Minister of Labour, Family, Solidarity, and the Status of Women
- In office 21 February 2022 – 15 May 2023
- President: Édouard Fritch
- Preceded by: Isabelle Sachet
- Succeeded by: Vannina Crolas (Labour) Chantal Galenon (Solidairity)

Member of the French Polynesian Assembly for Windward Isles 1
- In office 5 May 2013 – 30 April 2023

Personal details
- Born: 1979 (age 46–47)
- Party: Tahoera'a Huiraatira Tapura Huiraatira

= Virginie Bruant =

French Polynesian politician

Virginie Bruant (born 1979) is a French Polynesian politician and former Cabinet Minister. She is a member of the Tapura Huiraatira.

Bruant is the French Polynesian representative of the Société des auteurs, compositeurs et éditeurs de musique (SACEM).

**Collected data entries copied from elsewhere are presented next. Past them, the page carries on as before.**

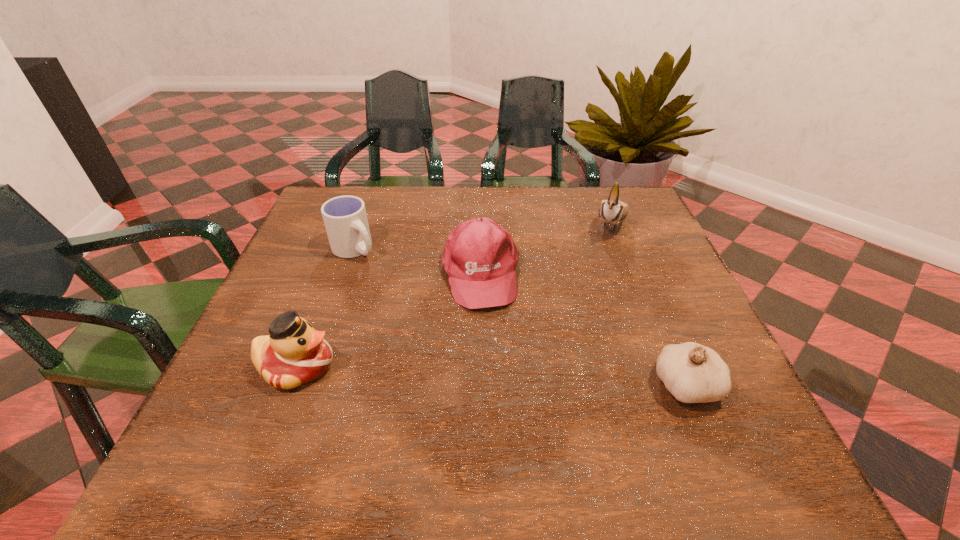
Locate an element on the screen. This screenshot has width=960, height=540. free region located at the front of the third object from right to left with the brim is located at coordinates (506, 408).

Find the location of `free space located 0.180m at the front of the third object from right to left with the brim`. free space located 0.180m at the front of the third object from right to left with the brim is located at coordinates (501, 384).

At what (x,y) coordinates should I click in order to perform the action: click on free space located at the front of the third object from right to left with the brim. Please return your answer as a coordinate pair (x, y). This screenshot has height=540, width=960. Looking at the image, I should click on (505, 403).

Find the location of a particular element. vacant space located at the face of the bird is located at coordinates (594, 288).

Identify the location of free space located 0.100m at the face of the bird. (602, 270).

This screenshot has width=960, height=540. Find the location of `vacant space located at the face of the bird`. vacant space located at the face of the bird is located at coordinates (580, 324).

Identify the location of object positioned at the far edge. The image size is (960, 540). (613, 210).

What are the coordinates of `duck positioned at the near edge` in the screenshot? It's located at (294, 353).

I want to click on garlic located at the near edge, so click(693, 373).

Image resolution: width=960 pixels, height=540 pixels. Find the location of `duck positioned at the left edge`. duck positioned at the left edge is located at coordinates [x=294, y=353].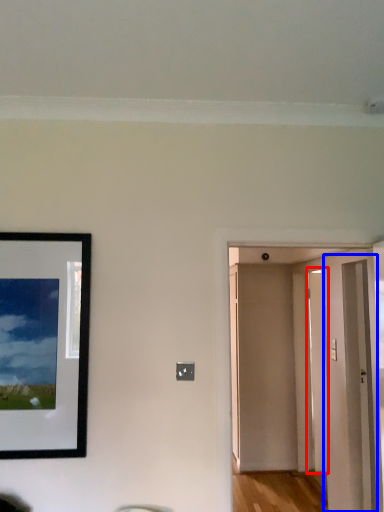
Question: Which of the following is the farthest to the observer, door (highlighted by a red box) or glass door (highlighted by a blue box)?

Choices:
 (A) door
 (B) glass door

Answer: (A)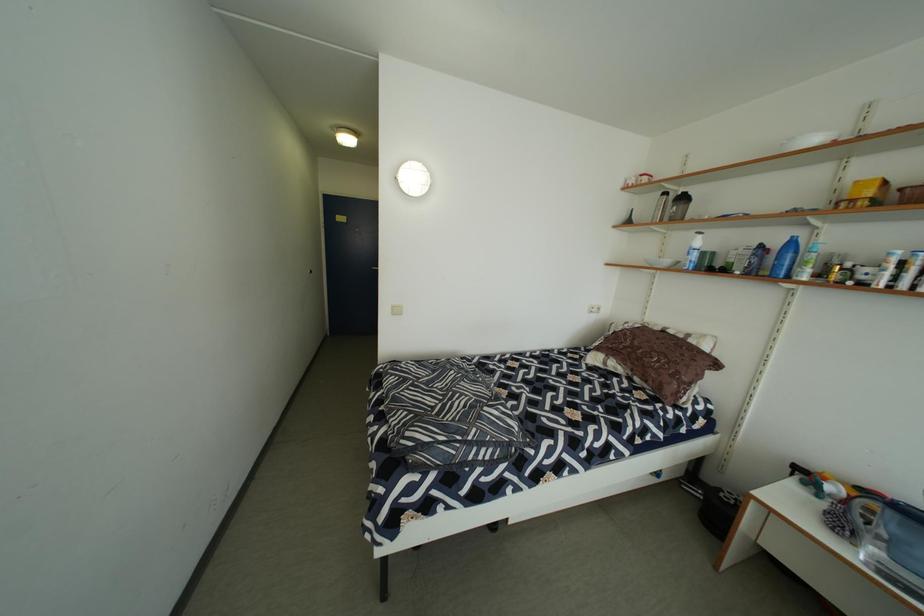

She was first elected to the Assembly of French Polynesia in the 2013 French Polynesian legislative election as a representative of the Tahoera'a Huiraatira, and elected chair of the budget and financial control committee. In March 2015 she was one of a group of 14 Tahoera'a MPs who demanding an accounting of the use of the parliamentary group's funds. Shortly afterwards, in May 2015, she became a founding member of Tapura Huiraatira. She was re-elected to the Assembly in the 2018 election and elected chair of the health, solidarity and labour committee.

In February 2022 she was appointed to Cabinet as Minister of Labour, Solidarity, Training, Status of Women, Family and Non-autonomous Persons.